◆ INSTRUCTION ◆
Every line of the records that holds the word "cámara" should be copied out.

◆ RECORDS TO USE ◆
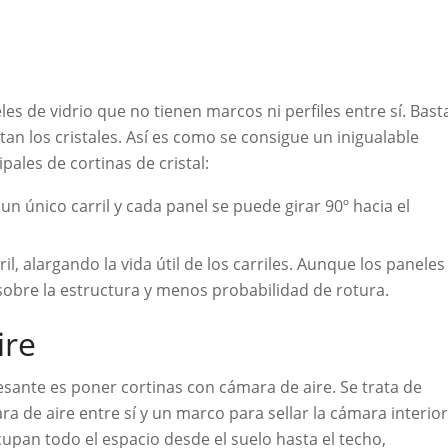
es de vidrio que no tienen marcos ni perfiles entre sí. Bast
tan los cristales. Así es como se consigue un inigualable
ales de cortinas de cristal:
 un único carril y cada panel se puede girar 90º hacia el
il, alargando la vida útil de los carriles. Aunque los paneles
sobre la estructura y menos probabilidad de rotura.
ire
sante es poner cortinas con cámara de aire. Se trata de
 de aire entre sí y un marco para sellar la cámara interior
ocupan todo el espacio desde el suelo hasta el techo,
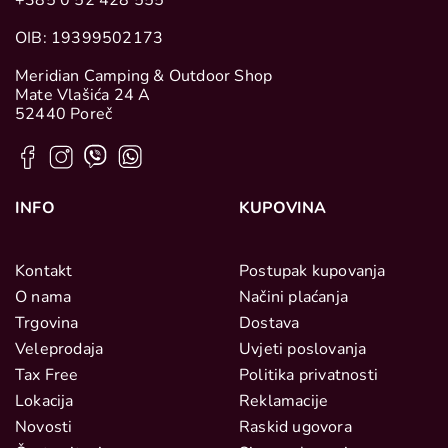
+385 0 52 428 555
OIB: 19399502173
Meridian Camping & Outdoor Shop
Mate Vlašića 24 A
52440 Poreč
INFO
KUPOVINA
Kontakt
Postupak kupovanja
O nama
Načini plaćanja
Trgovina
Dostava
Veleprodaja
Uvjeti poslovanja
Tax Free
Politika privatnosti
Lokacija
Reklamacije
Novosti
Raskid ugovora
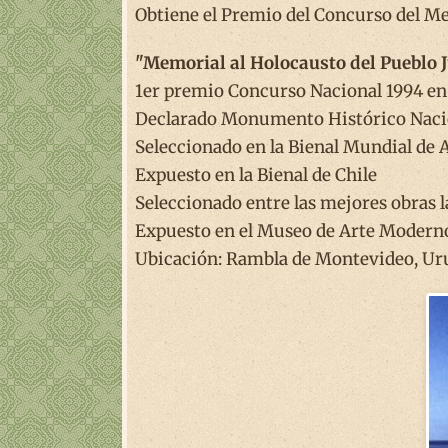
Obtiene el Premio del Concurso del Mem
"Memorial al Holocausto del Pueblo 
1er premio Concurso Nacional 1994 e
Declarado Monumento Histórico Naci
Seleccionado en la Bienal Mundial de
Expuesto en la Bienal de Chile
Seleccionado entre las mejores obras 
Expuesto en el Museo de Arte Modern
Ubicación: Rambla de Montevideo, Ur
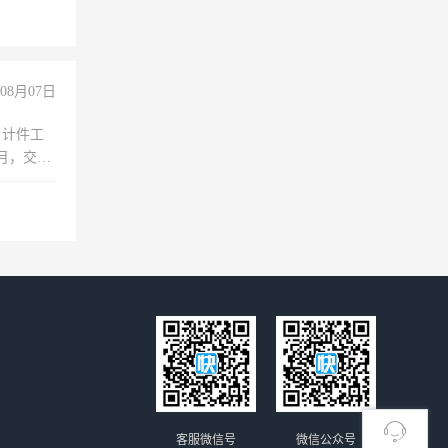
倒，每月
0小时
08月07日
，计件工
个月，交五
客服微信号
微信公众号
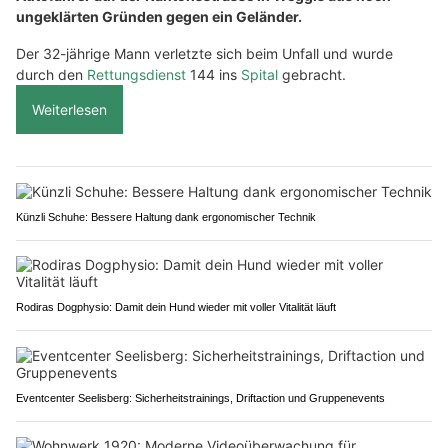
ungeklärten Gründen gegen ein Geländer.
Der 32-jährige Mann verletzte sich beim Unfall und wurde
durch den
Rettungsdienst
144 ins
Spital
gebracht.
Weiterlesen
Künzli Schuhe: Bessere Haltung dank ergonomischer Technik
Rodiras Dogphysio: Damit dein Hund wieder mit voller Vitalität läuft
Eventcenter Seelisberg: Sicherheitstrainings, Driftaction und Gruppenevents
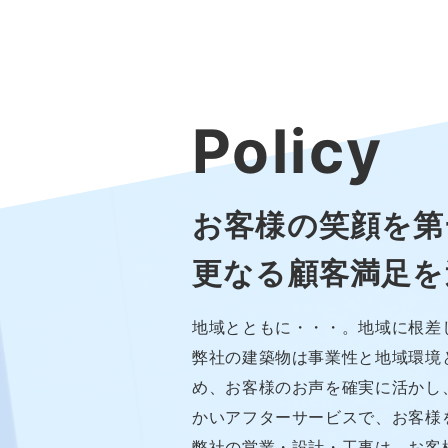
Policy
お客様の笑顔を第
更なる顧客満足を
地域とともに・・・。地域に根差
弊社の建築物は事業性と地域環境
め、お客様のお声を確実に活かし
かいアフターサービスで、お客様
弊社の営業・設計・工事は、お客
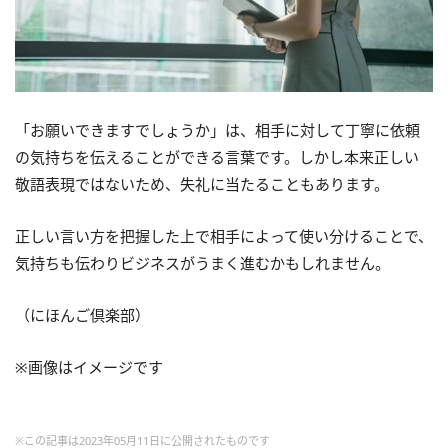
「お願いできますでしょうか」は、相手に対して丁寧に依頼
の気持ちを伝えることができる言葉です。しかし本来正しい
敬語表現ではないため、失礼に当たることもあります。
正しい言い方を把握した上で相手によって使い分けることで、
気持ちも伝わりビジネスがうまく進むかもしれません。
（にほんご倶楽部）
※画像はイメージです
※この記事は2023年05月11日に公開されたものです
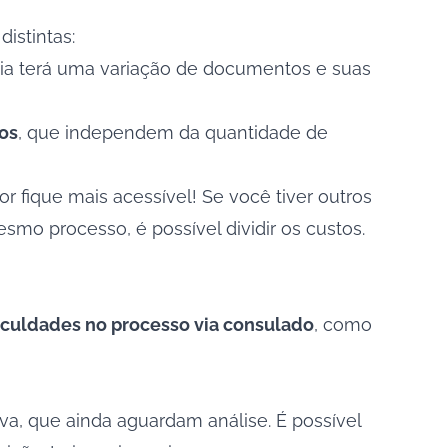
istintas:
lia terá uma variação de documentos e suas
ios
, que independem da quantidade de
r fique mais acessível! Se você tiver outros
o processo, é possível dividir os custos.
iculdades no processo via consulado
, como
tiva, que ainda aguardam análise. É possível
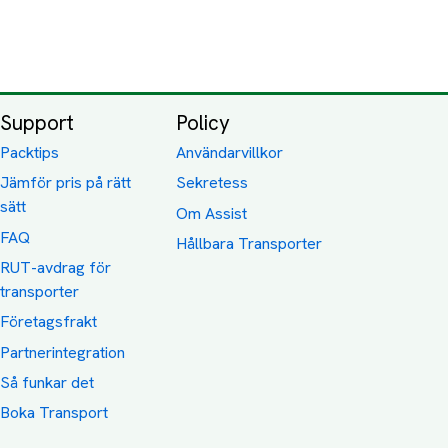
Support
Policy
Packtips
Användarvillkor
Jämför pris på rätt
Sekretess
sätt
Om Assist
FAQ
Hållbara Transporter
RUT-avdrag för
transporter
Företagsfrakt
Partnerintegration
Så funkar det
Boka Transport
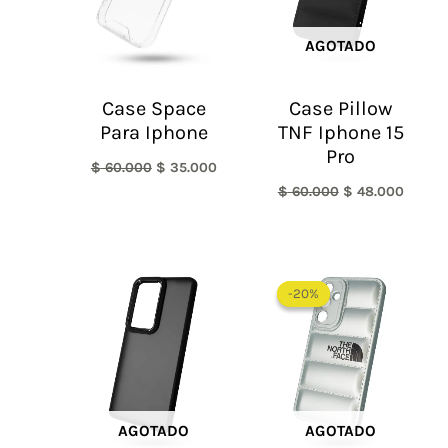
AGOTADO
Case Space
Case Pillow
Para Iphone
TNF Iphone 15
Pro
$
60.000
$
35.000
$
60.000
$
48.000
El
El
precio
precio
-20%
-20%
original
actual
era:
es:
$ 60.000.
$ 48.0
AGOTADO
AGOTADO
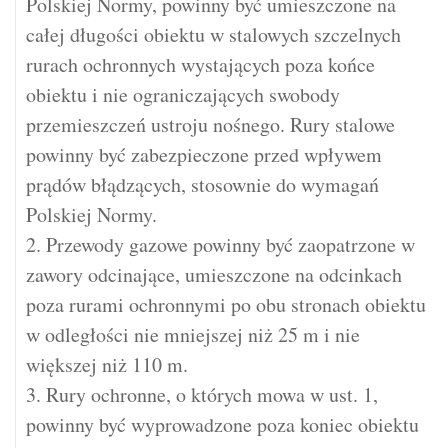
Polskiej Normy, powinny być umieszczone na
całej długości obiektu w stalowych szczelnych
rurach ochronnych wystających poza końce
obiektu i nie ograniczających swobody
przemieszczeń ustroju nośnego. Rury stalowe
powinny być zabezpieczone przed wpływem
prądów błądzących, stosownie do wymagań
Polskiej Normy.
2. Przewody gazowe powinny być zaopatrzone w
zawory odcinające, umieszczone na odcinkach
poza rurami ochronnymi po obu stronach obiektu
w odległości nie mniejszej niż 25 m i nie
większej niż 110 m.
3. Rury ochronne, o których mowa w ust. 1,
powinny być wyprowadzone poza koniec obiektu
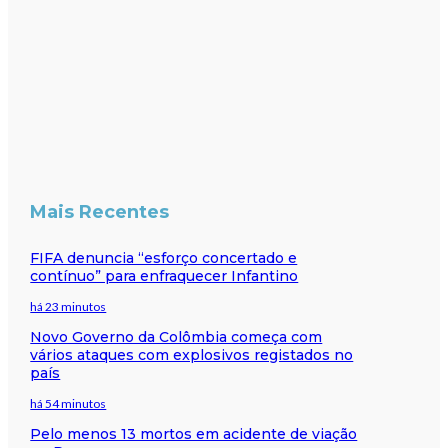
Mais Recentes
FIFA denuncia “esforço concertado e
contínuo” para enfraquecer Infantino
há 23 minutos
Novo Governo da Colômbia começa com
vários ataques com explosivos registados no
país
há 54 minutos
Pelo menos 13 mortos em acidente de viação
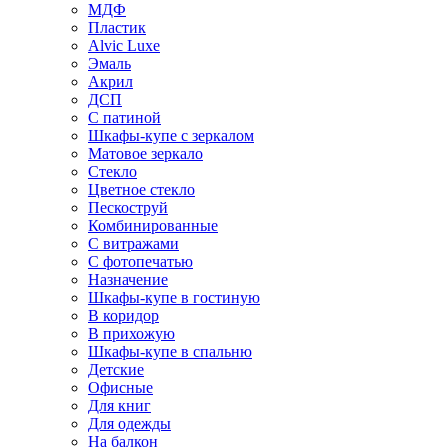
МДФ
Пластик
Alvic Luxe
Эмаль
Акрил
ДСП
С патиной
Шкафы-купе с зеркалом
Матовое зеркало
Стекло
Цветное стекло
Пескоструй
Комбинированные
С витражами
С фотопечатью
Назначение
Шкафы-купе в гостиную
В коридор
В прихожую
Шкафы-купе в спальню
Детские
Офисные
Для книг
Для одежды
На балкон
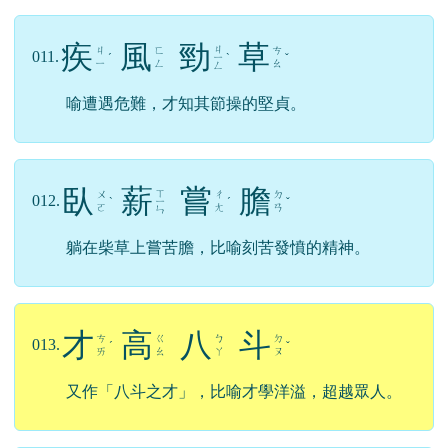
疾
風
勁
草
ㄐ
ㄐ
ㄈ
ㄘ
011.
ˊ
ㄧ
ˋ
ˇ
ㄧ
ㄥ
ㄠ
ㄥ
喻遭遇危難，才知其節操的堅貞。
臥
薪
嘗
膽
ㄒ
ㄨ
ㄔ
ㄉ
012.
ˋ
ㄧ
ˊ
ˇ
ㄛ
ㄤ
ㄢ
ㄣ
躺在柴草上嘗苦膽，比喻刻苦發憤的精神。
才
高
八
斗
ㄘ
ㄍ
ㄅ
ㄉ
013.
ˊ
ˇ
ㄞ
ㄠ
ㄚ
ㄡ
又作「八斗之才」，比喻才學洋溢，超越眾人。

◆ ANSWER TO THE EXERCISE ◆
sante es poner cortinas con cámara de aire. Se trata de
 de aire entre sí y un marco para sellar la cámara interior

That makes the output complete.